24 mei 2016
Uitspraak ingezonden door Reindert van der Zaal en Emiel Jurjens, Kennedy Van der Laan.
Geen verklaring en recht omdat inbreuk op porseleinen servies al was toegegeven
Hof Den Haag 24 mei 2016, IEF 15971 (P. Van Roon tegen Hermès)
Auteursrecht. Beslagkosten. Hoofdzaak niet binnen termijn aanhangig gemaakt na vrijwillige afgifte door Van Roon van administratie. Hoger beroep na IEF 13903, waarin auteursrechtinbreuk op het porseleinen servies van Hermès werd aangenomen. De rechtbank had, aldus het hof, de verklaring voor recht moeten afwijzen, omdat het belang is komen te vervallen op het moment dat Van Roon bij conclusie van antwoord auteursrechtinbreuk erkende. Nu Van Roon inbreuk heeft gemaakt, was Hermès gerechtigd conservatoir (bewijs)beslag te leggen op producten en de administratie. Die beslagkosten zijn wel voor rekening van Van Roon. Dat de hoofdzaak niet binnen de in de beschikking vermelde termijn aanhangig is gemaakt, leidt niet dat Hermès daarom geen aanspraak kan maken op vergoeding van die kosten.

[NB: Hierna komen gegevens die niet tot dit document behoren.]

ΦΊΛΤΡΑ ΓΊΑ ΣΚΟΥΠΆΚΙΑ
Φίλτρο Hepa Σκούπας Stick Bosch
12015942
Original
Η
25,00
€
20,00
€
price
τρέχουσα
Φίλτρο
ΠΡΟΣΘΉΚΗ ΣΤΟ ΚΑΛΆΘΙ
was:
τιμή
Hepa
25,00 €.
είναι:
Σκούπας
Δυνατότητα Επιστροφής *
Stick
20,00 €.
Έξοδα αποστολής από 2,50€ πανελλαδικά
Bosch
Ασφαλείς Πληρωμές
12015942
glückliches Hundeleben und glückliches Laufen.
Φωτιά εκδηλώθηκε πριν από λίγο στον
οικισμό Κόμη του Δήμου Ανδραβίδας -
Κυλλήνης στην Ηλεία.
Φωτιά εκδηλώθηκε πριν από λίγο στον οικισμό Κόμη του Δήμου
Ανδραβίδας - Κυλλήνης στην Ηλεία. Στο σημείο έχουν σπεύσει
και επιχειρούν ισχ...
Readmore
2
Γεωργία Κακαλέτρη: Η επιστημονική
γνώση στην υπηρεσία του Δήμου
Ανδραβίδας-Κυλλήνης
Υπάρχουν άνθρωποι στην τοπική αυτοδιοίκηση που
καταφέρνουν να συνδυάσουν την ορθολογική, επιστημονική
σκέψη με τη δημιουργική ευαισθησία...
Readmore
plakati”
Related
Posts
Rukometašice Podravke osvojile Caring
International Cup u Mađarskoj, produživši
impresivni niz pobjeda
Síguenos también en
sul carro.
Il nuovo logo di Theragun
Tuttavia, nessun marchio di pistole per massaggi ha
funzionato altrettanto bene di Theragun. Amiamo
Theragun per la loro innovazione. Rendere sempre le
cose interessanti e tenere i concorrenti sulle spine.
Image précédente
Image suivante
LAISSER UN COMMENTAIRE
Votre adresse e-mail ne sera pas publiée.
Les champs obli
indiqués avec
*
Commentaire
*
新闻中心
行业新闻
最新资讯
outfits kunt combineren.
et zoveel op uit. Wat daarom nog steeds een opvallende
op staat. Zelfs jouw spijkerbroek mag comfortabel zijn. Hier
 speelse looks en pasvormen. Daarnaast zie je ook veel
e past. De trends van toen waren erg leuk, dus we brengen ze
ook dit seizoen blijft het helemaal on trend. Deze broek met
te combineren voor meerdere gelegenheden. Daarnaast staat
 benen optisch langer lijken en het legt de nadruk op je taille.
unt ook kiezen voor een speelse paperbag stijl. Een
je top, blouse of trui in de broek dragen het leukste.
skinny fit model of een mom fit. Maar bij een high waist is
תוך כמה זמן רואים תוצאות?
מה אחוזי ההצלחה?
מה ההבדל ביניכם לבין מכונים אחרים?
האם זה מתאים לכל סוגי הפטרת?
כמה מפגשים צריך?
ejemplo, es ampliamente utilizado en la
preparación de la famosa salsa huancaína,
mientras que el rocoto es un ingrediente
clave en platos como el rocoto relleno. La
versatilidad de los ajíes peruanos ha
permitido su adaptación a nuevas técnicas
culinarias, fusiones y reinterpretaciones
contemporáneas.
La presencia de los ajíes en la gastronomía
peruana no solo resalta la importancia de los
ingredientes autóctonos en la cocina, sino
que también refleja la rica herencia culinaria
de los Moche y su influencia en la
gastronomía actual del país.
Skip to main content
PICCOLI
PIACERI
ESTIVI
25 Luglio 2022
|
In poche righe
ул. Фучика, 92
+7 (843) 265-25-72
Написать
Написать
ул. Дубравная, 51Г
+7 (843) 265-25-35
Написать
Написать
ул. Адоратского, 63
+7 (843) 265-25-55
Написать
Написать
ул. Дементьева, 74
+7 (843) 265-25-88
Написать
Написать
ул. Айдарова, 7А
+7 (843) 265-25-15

Hermès wordt veroordeeld tot terugbetaling van de proceskosten, de kosten in het hoger beroep worden gecompenseerd.
7. Naar het oordeel van het hof had de rechtbank de verklaring voor recht moeten afwijzen. Voor zover Hermès (voldoende) belang had bij de verklaring bij het instellen van de vordering - daaraan kan getwijfeld worden daar sprake is van een overbodige vordering nu alle door Hermès gewenste, ingeval van inbreuk op te leggen sancties, ofwel tussen partijen zijn overeengekomen, ofwel door Hermès in dezelfde procedure zijn gevorderd -, is dat belang komen te vervallen op het moment dat Van Roon bij de conclusie van antwoord erkende inbreuk te hebben gemaakt. Dat Van Roon nog wel de toerekenbaarheid van de inbreuk bestreed, doet daar niet aan af. De gevorderde verklaring betreft namelijk niet de vaststelling van aansprakelijkheid, maar slechts de vaststelling van de inbreuk. Derhalve slaagt grief 1 en zal de vordering sub 1 alsnog worden afgewezen.
9. Naar het oordeel van het hof zijn partijen in eerste aanleg over en weer zodanig in het ongelijk gesteld dat er reden is de kosten van die aanleg, met uitzondering van de beslagkosten, te compenseren. (...)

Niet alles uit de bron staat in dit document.